Глаза Чарльза гневно сверкнули, и он отвернулся к окну, чтобы не видеть эту девушку, казавшуюся такой беспомощной и наивной, пока она не проявила неожиданное самообладание и твердость духа.

— Нет, в тот момент, когда вы отвергли Уинстона.

И оба сердито умолкли.

Добравшись до дома, Мария извинилась и под предлогом усталости сразу поднялась в свою комнату. Чарльз проводил ее взглядом и зашагал в гостиную, где налил себе солидную порцию бренди. Взволнованный и расстроенный, он опустился в кресло перед камином, поставив ноги на низкую скамеечку. Он бессознательно следил за пляшущим огнем, но видел перед собой лицо Марии, ее лучистые глаза в обрамлении длинных темных ресниц, такие изменчивые в зависимости от настроения. Она грустила, и они становились темно-зелеными, как вода в озере, где отражаются склоненные ветви ивы; негодовала, и они приобретали яркий и холодный цвет изумруда.

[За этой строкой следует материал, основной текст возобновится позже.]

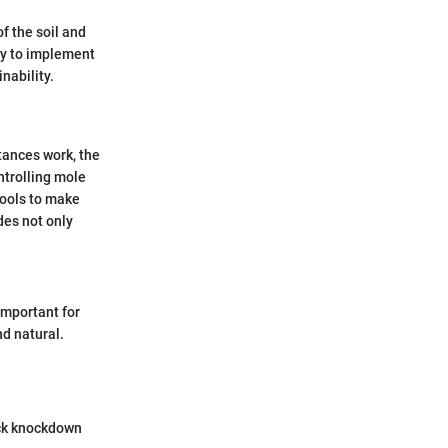
of the soil and
ty to implement
nability.
tances work, the
ntrolling mole
tools to make
es not only
important for
nd natural.
ick knockdown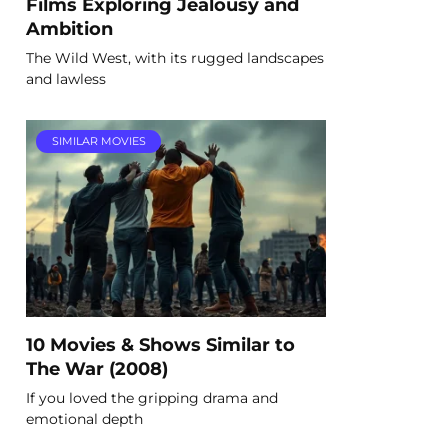
Films Exploring Jealousy and
Ambition
The Wild West, with its rugged landscapes
and lawless
SIMILAR MOVIES
10 Movies & Shows Similar to
The War (2008)
If you loved the gripping drama and
emotional depth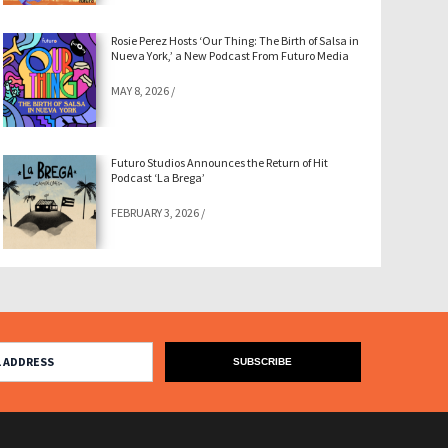
Rosie Perez Hosts ‘Our Thing: The Birth of Salsa in
Nueva York,’ a New Podcast From Futuro Media
MAY 8, 2026
/
Futuro Studios Announces the Return of Hit
Podcast ‘La Brega’
FEBRUARY 3, 2026
/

Но образ негодующей Марии угнетал его, и он предпочел вызвать в памяти те моменты, когда эти глаза были веселыми и живыми, представил себе ее надменно вздернутый носик, свежие, четко очерченные губы, вспомнил, какими невинными и нежными они были, когда он их поцеловал. В воображении представала ее стройная фигура, тонкие гибкие руки с узкой, изящной кистью, стройные ноги с маленькими и розовыми, как у ребенка, ступнями и пальчиками. В каждом ее движении, в манере держаться сквозили врожденная грация и достоинство, но она не сознавала своей красоты, и это придавало ее облику неотразимую, наивную прелесть. Такой она запечатлелась в его сознании, а теперь и в сердце.

Ожидания Чарльза оправдались — она отвергла Генри после первой же встречи, можно даже утверждать — с первого взгляда. И что теперь делать? Как защитить от посягательств негодяя эту гордую и такую ранимую девушку? В догоревших дровах в последний раз вспыхнуло и погасло пламя, только по углям пробегали трепетные змейки умирающего огня. Чарльз сидел перед тихо тлеющим камином, пока часы не пробили двенадцать.